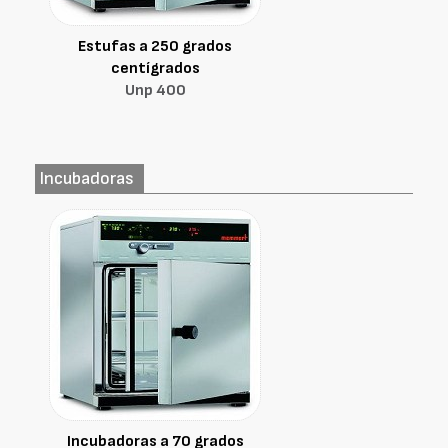
Estufas a 250 grados
centígrados
Unp 400
Incubadoras
Incubadoras a 70 grados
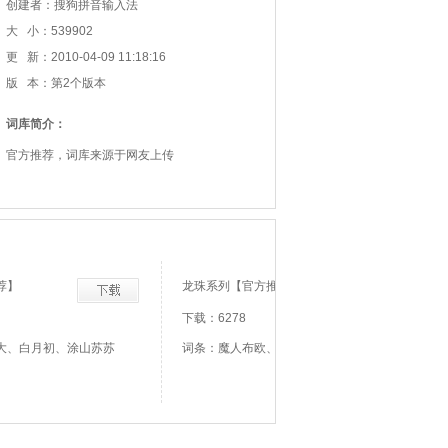
创建者：搜狗拼音输入法
大 小：539902
更 新：2010-04-09 11:18:16
版 本：第2个版本
词库简介：
官方推荐，词库来源于网友上传
荐】
龙珠系列【官方推荐】
下载：6278
大、白月初、涂山苏苏
词条：魔人布欧、比克大魔王、龟派气功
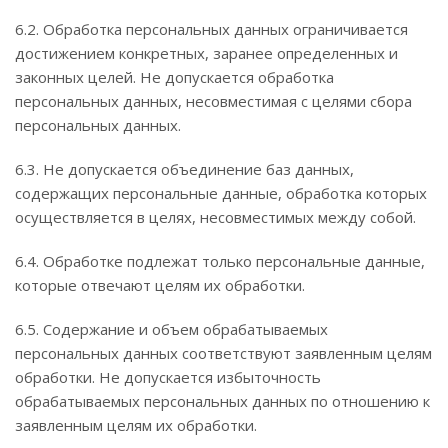
6.2. Обработка персональных данных ограничивается
достижением конкретных, заранее определенных и
законных целей. Не допускается обработка
персональных данных, несовместимая с целями сбора
персональных данных.
6.3. Не допускается объединение баз данных,
содержащих персональные данные, обработка которых
осуществляется в целях, несовместимых между собой.
6.4. Обработке подлежат только персональные данные,
которые отвечают целям их обработки.
6.5. Содержание и объем обрабатываемых
персональных данных соответствуют заявленным целям
обработки. Не допускается избыточность
обрабатываемых персональных данных по отношению к
заявленным целям их обработки.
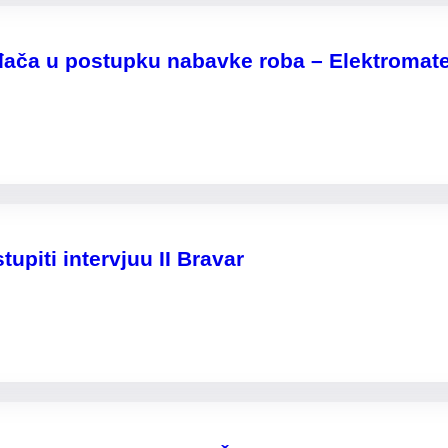
đača u postupku nabavke roba – Elektromater
tupiti intervjuu II Bravar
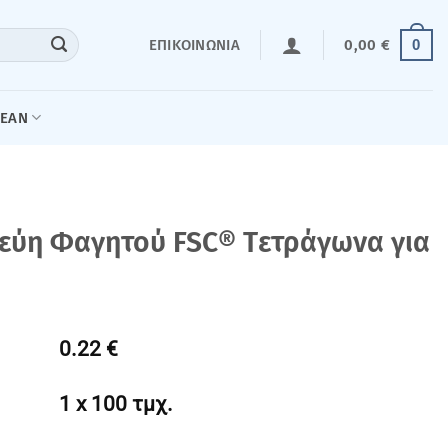
0
ΕΠΙΚΟΙΝΩΝΊΑ
0,00
€
LEAN
κεύη Φαγητού FSC® Tετράγωνα για
0.22 €
1 x 100 τμχ.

^^^^^^^^^^^^^^^^

** Условие задания **
Выведите без изменений каждую строку всех пунктов, приведенных выше. Изображения в ответ не включайте.

** Результат выполнения **
Estufas a 250 grados
centígrados
Unp 400
Incubadoras
Incubadoras a 70 grados
创建者：搜狗拼音输入法
大 小：539902
更 新：2010-04-09 11:18:16
版 本：第2个版本
词库简介：
官方推荐，词库来源于网友上传
荐】
龙珠系列【官方推荐】
下载：6278
大、白月初、涂山苏苏
词条：魔人布欧、比克大魔王、龟派气功
6.2. Обработка персональных данных ограничивается
достижением конкретных, заранее определенных и
законных целей. Не допускается обработка
персональных данных, несовместимая с целями сбора
персональных данных.
6.3. Не допускается объединение баз данных,
содержащих персональные данные, обработка которых
осуществляется в целях, несовместимых между собой.
6.4. Обработке подлежат только персональные данные,
которые отвечают целям их обработки.
6.5. Содержание и объем обрабатываемых
персональных данных соответствуют заявленным целям
обработки. Не допускается избыточность
обрабатываемых персональных данных по отношению к
заявленным целям их обработки.
đača u postupku nabavke roba – Elektromater
tupiti intervjuu II Bravar
0
ΕΠΙΚΟΙΝΩΝΊΑ
0,00
€
LEAN
κεύη Φαγητού FSC® Tετράγωνα για
0.22 €
1 x 100 τμχ.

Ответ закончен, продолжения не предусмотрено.